Rosenkrieg

Sie war das Übel auf zwei magern Beinen.

Früher war sie einfach nur eine Krawallschachtel gewesen.

Die Jahre machten sie leiser. Aber giftiger.

Esmeralda Hoffmann war kinderlos. Sie hasste Kinder, Nachbarn und Haustiere.

Liebevollere Gefühle brachte sie nur ihrem Bankkonto entgegen. Und den Rosenbeeten.

Sie leistete sich kein Hausmädchen. Aber einen Gärtner. Ihr Park war ein echter Rosentraum.

Dieser Traum wurde nun arg gestört, als die Busers ins Nachbarhaus einzogen!

Die Busers hatten Kinder. Und bliesen schon am ersten Sonnentag ein Gummibassin auf.

Hinter Esmeraldas Hag herrschte ein Treiben wie an einem Grümpelturnier.

«Ich hätte gerne Ruhe! Wir sind uns solchen Lärm in dieser Gegend nicht gewohnt!», brüllte sie über den Hag.

Frau Buser liess sich nicht auf die Nase pinkeln: «Ach ja? In unserer Gegend haben wir es gerne fröhlich …»

Es wurde Krieg. Ein Rosenkrieg. Denn: «… eure grosse Tanne macht meinen Rosen Schatten. Drei Beete serbeln schon. Der Baum muss weg …»

«Bei uns sterben keine Bäume!», fauchte Ernestine Buser. Auf ihrem T-Shirt lächelte das Smiley der Sonnenenergie. Müssen wir noch mehr sagen?

Esmeralda hetzte Carlos, ihren mexikanischen Gärtner auf den Baum los: «TU ENDLICH WAS!»
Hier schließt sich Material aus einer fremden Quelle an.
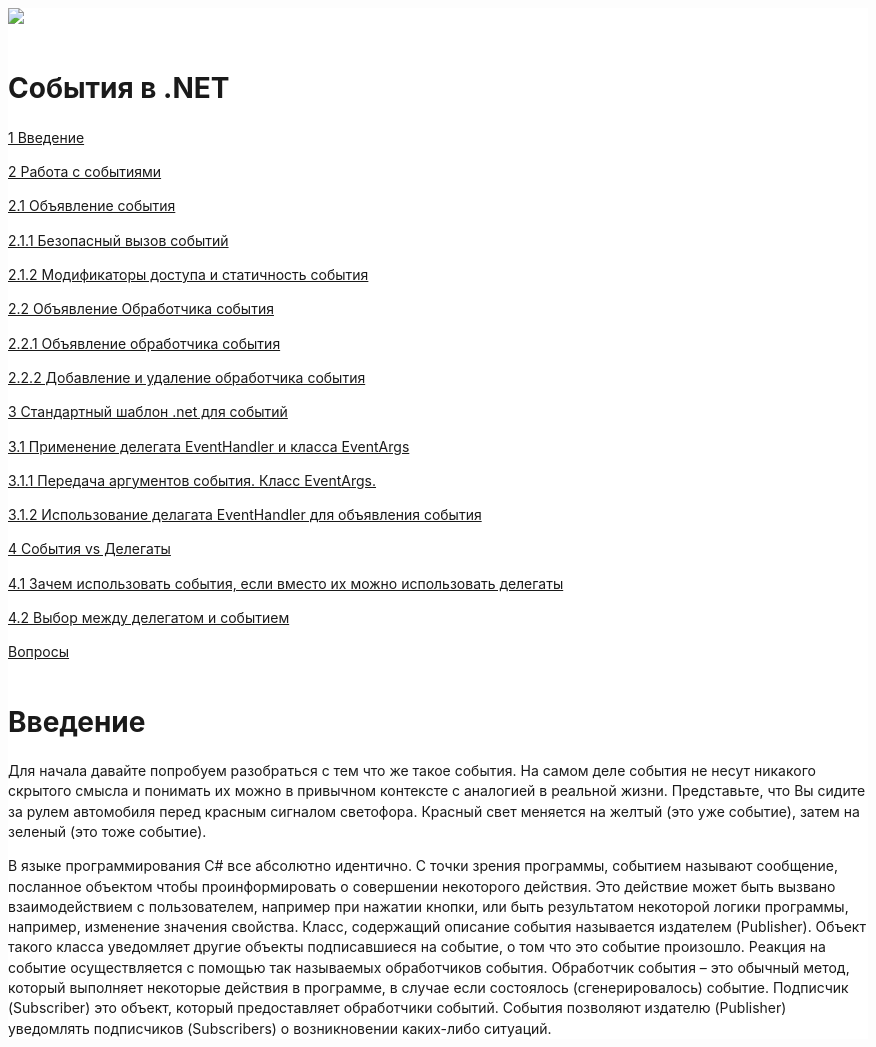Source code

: <img src="..\..\resources\EPAM_LOGO_Primary.png?raw=true" width="330" />

# События в .NET

[1 Введение](#введение)

[2 Работа с событиями](#работа-с-событиями)

[2.1 Объявление события](#объявление-события)

[2.1.1 Безопасный вызов событий](#безопасный-вызов-событий)

[2.1.2 Модификаторы доступа и статичность события](#модификаторы-доступа-и-статичность-события)

[2.2 Объявление Обработчика события](#объявление-обработчика-события)

[2.2.1 Объявление обработчика события](#объявление-обработчика-события-1)

[2.2.2 Добавление и удаление обработчика события](#добавление-и-удаление-обработчика-события)

[3 Cтандартный шаблон .net для событий](#стандартный-шаблон-net-для-событий)

[3.1 Применение делегата EventHandler и класса EventArgs](#применение-делегата-eventhandler-и-класса-eventargs)

[3.1.1 Передача аргументов события. Класс EventArgs.](#передача-аргументов-события-класс-eventargs)

[3.1.2 Использование делагата EventHandler для объявления события](#использование-делагата-eventhandler-для-объявления-события)

[4 События vs Делегаты](#события-vs-делегаты)

[4.1 Зачем использовать события, если вместо их можно использовать делегаты](#зачем-использовать-события-если-вместо-их-можно-использовать-делегаты)

[4.2 Выбор между делегатом и событием](#выбор-между-делегатом-и-событием)

[Вопросы](#вопросы)

# Введение

Для начала давайте попробуем разобраться с тем что же такое события. На
самом деле события не несут никакого скрытого смысла и понимать их можно
в привычном контексте с аналогией в реальной жизни. Представьте, что Вы
сидите за рулем автомобиля перед красным сигналом светофора. Красный
свет меняется на желтый (это уже событие), затем на зеленый (это тоже
событие).

В языке программирования C\# все абсолютно идентично. С точки зрения
программы, событием называют сообщение, посланное объектом чтобы
проинформировать о совершении некоторого действия. Это действие может
быть вызвано взаимодействием с пользователем, например при нажатии
кнопки, или быть результатом некоторой логики программы, например,
изменение значения свойства. Класс, содержащий описание события
называется издателем (Publisher). Объект такого класса уведомляет другие
объекты подписавшиеся на событие, о том что это событие произошло.
Реакция на событие осуществляется с помощью так называемых обработчиков
события. Обработчик события – это обычный метод, который выполняет
некоторые действия в программе, в случае если состоялось
(сгенерировалось) событие. Подписчик (Subscriber) это объект, который
предоставляет обработчики событий. События позволяют издателю
(Publisher) уведомлять подписчиков (Subscribers) о возникновении
каких-либо ситуаций.
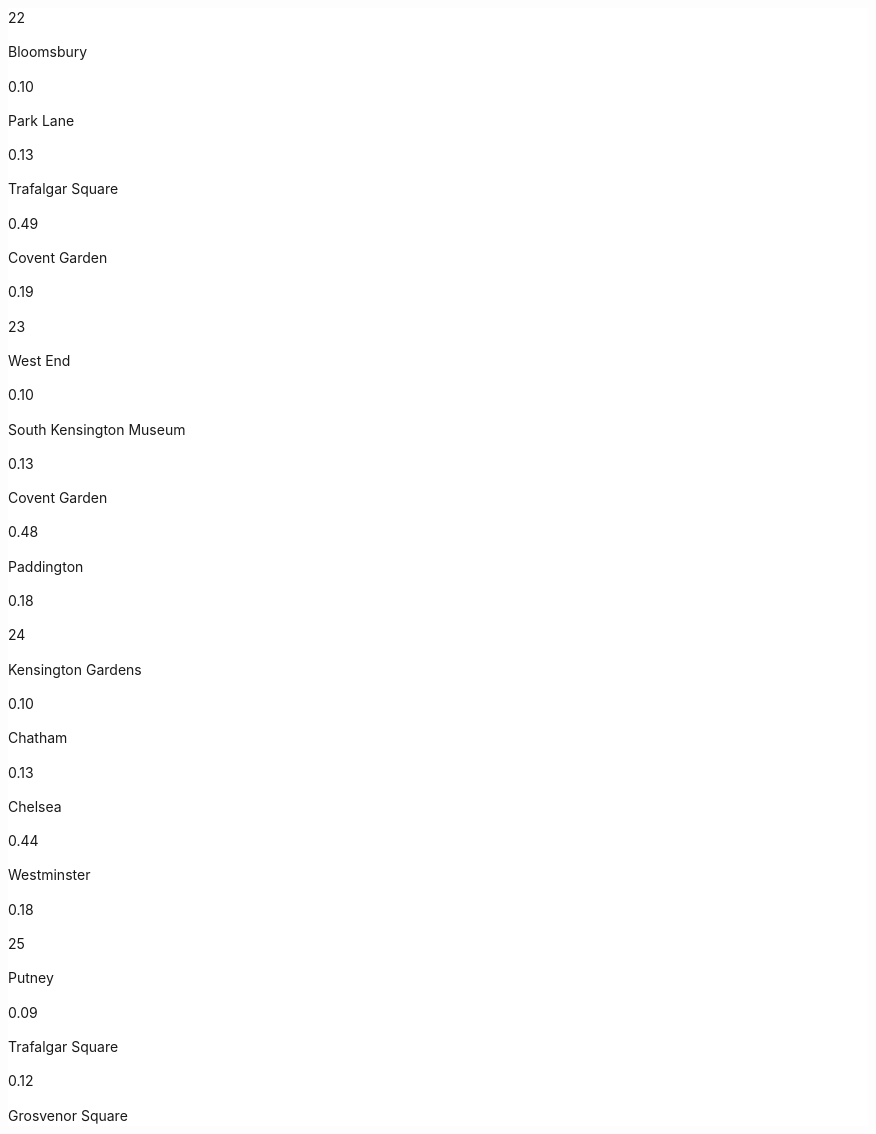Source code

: 22

Bloomsbury

0.10

Park Lane

0.13

Trafalgar Square

0.49

Covent Garden

0.19

23

West End

0.10

South Kensington Museum

0.13

Covent Garden

0.48

Paddington

0.18

24

Kensington Gardens

0.10

Chatham

0.13

Chelsea

0.44

Westminster

0.18

25

Putney

0.09

Trafalgar Square

0.12

Grosvenor Square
Er schaute sie fragend an.

«Du wirst doch irgendeinen Kniff kennen, wie man eine Tanne ins Jenseits befördert. Mach hier nicht auf Papst!»

Carlos war eingeschnappt:

«Wir nix töten Leben, nur töten Schlangen wo Giftzahn …»

«Weichei», blaffte Esmeralda.

Sie googelte sich durchs Internet. Stichwort: BAUMMORD.

Nach einer halben Stunde wusste sie Bescheid. Und schüttete nun Nacht für Nacht einen Eimer mit trübem Gebräu über den Gartenzaun. Esmeralda streichelte ihre Rosen: «Bald gehts euch ­besser, ihr Lieben …»

Unter den Rosen hatte sie vor drei Jahren ihr Erspartes vergraben. Nachdem Obligationen nichts mehr brachten und die Aktien nur noch Verluste einfuhren, hatte sie alles Geld vergoldet. Und Carlos die Barren verbuddeln lassen. Allerdings schien das Gold den Rosen nicht sonderlich zu behagen … sie welkten früh …

Eines Tages klingelte Ernestine Buser an der Türe. «Haben Sie um Mitternacht Wasser auf unsern Baum geschüttet?!»

«Ich habe Gescheiteres zu tun!» – PENG!

Die Türe knallte ins Schloss.

Nach zwei Monaten zeigten die Tannenäste im Nachbargarten eine gelbliche Farbe. Nach vier Monaten verloren sie die Nadeln.

«Jesus!», schüttelte Carlos den Kopf, «ein schwarzes Wunder … Baum sterben!»

Am andern Tag fielen dann auch bei ihr die Nadeln – im übertragenen Sinne. Die Polizei fand Esmeralda Hoffmann mit einem Strick erwürgt im Fernsehsessel.

Natürlich gabs eine riesige Aufregung in den Medien – etwa: «KILLERSTREIT IM GARTEN …» Oder: «ZUERST DIE TANNE, DANN DIE TANTE …»

Die Polizei ermittelte fieberhaft. Und Ernestine Buser musste dreimal zum Verhör antanzen. Aber da sie nachweislich dem buddhistischen Glauben verpflichtet war, war ihr selbst eine Fliegenmade heilig. Im Übrigen habe sie den Abend an einer Ooohm-Sitzung bei ihren tibetanischen Tempelfreunden verbracht.

DAS ALIBI WAR EINWANDFREI.

In Esmeraldas Haus fehlte nichts. Alles Bargeld noch in der Handtasche. Also konnte auch «Raubmord» ausgeschlossen werden.

Der Fall wurde unter «unaufgeklärt» ins Polizeiarchiv abgelegt. Der Staat rieb sich die Hände, weil er eine nette Villa mit Garten erbte.

Und in Mexiko versilberte Carlos die Goldbarren. Er eröffnete mit dem Geld ein «Bed and Breakfast» in der Sierra Madre.

P.S. Der Staat funktionierte das Haus zu einer Kinderkrippe um. Mit Gummibassin.